Coronaviruses are a group of viruses that affect respiratory and intestinal health in humans and animals. Although COVID-19 may have less noticeable effects on our day-to-day lives as it moves towards endemic status, other coronaviruses may emerge over the coming years.
Given the potential for other epidemics, examining COVID-19 data may help policy makers identify factors that exascerbate the effects of novel coronaviruses. Two factors relevant to residents of the United States are poverty and obesity, both of which are increasing in the United States.
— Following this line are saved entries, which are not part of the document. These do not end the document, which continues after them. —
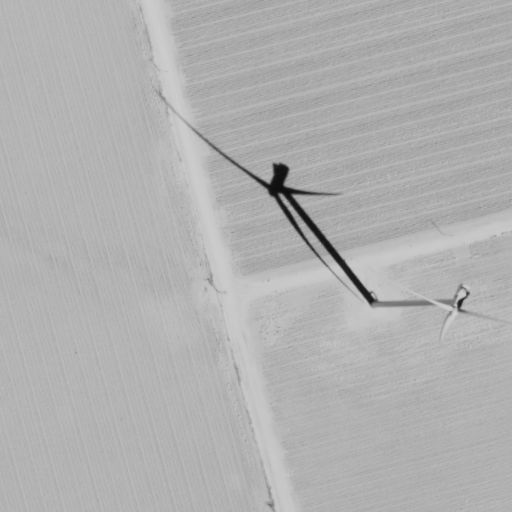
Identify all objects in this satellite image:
road: (207, 256)
wind turbine: (368, 315)
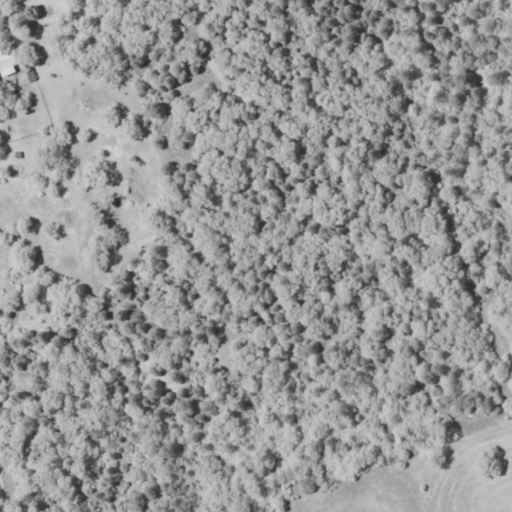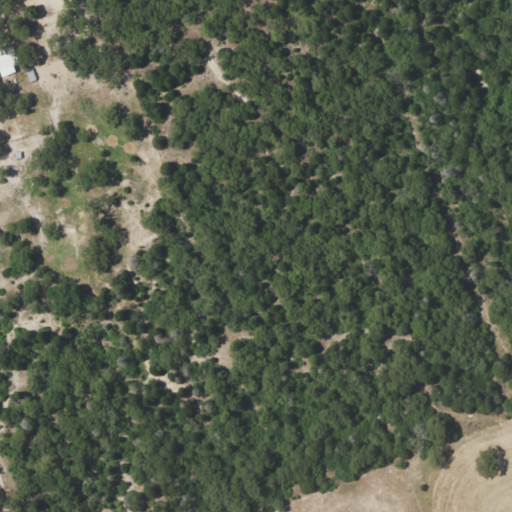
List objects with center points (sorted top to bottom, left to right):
building: (7, 59)
road: (3, 181)
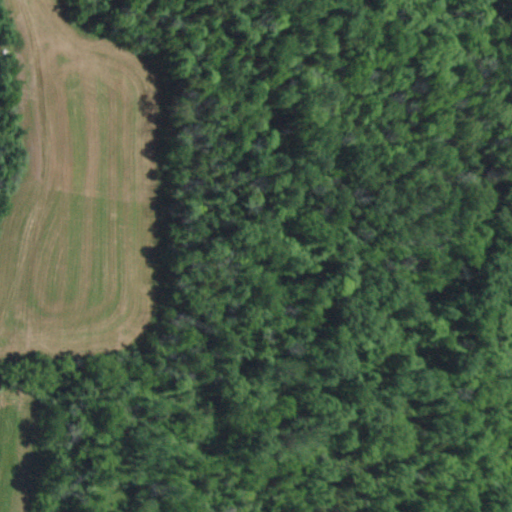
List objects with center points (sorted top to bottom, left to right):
road: (460, 463)
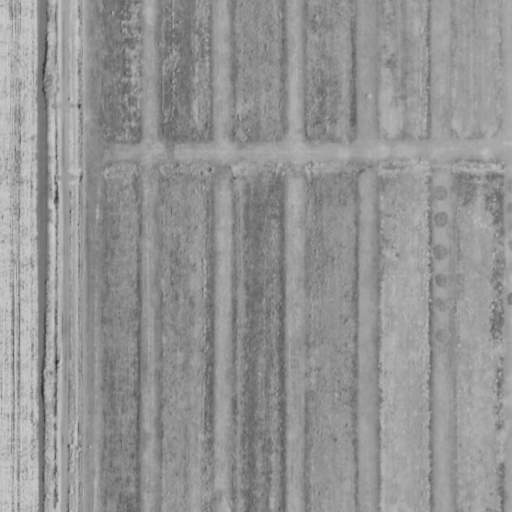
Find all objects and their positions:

The purpose of this analysis was to determine if poverty and obesity are associated with increased contagion and death caused by COVID-19.
Data were retrieved from
After importing the data, Base R and the Tidyverse and Lubridate libraries were used to review and clean the data.
# Manipulating data to make it easier to work with
us_cases <- us_cases %>%
pivot_longer(cols = -(UID: Combined_Key),
names_to = "date",
values_to = "cases") %>%
select(Admin2: cases) %>%
mutate(date = mdy(date)) %>%
select(-c(Lat, Long_))
# Manipulating data to make it easier to work with
us_deaths <- us_deaths %>%
pivot_longer(cols = -(UID:Population),
names_to = "date",
values_to = "deaths") %>%
select(Admin2:deaths) %>%
mutate(date = mdy(date)) %>%
select(-c(Lat, Long_))
# Combining data frames
us <- us_cases %>%
full_join(us_deaths)
# Importing population data
uid <- read_csv(uid_lookup_url) %>%
select(-c(Lat, Long_, Combined_Key, code3, iso2, iso3, Admin2))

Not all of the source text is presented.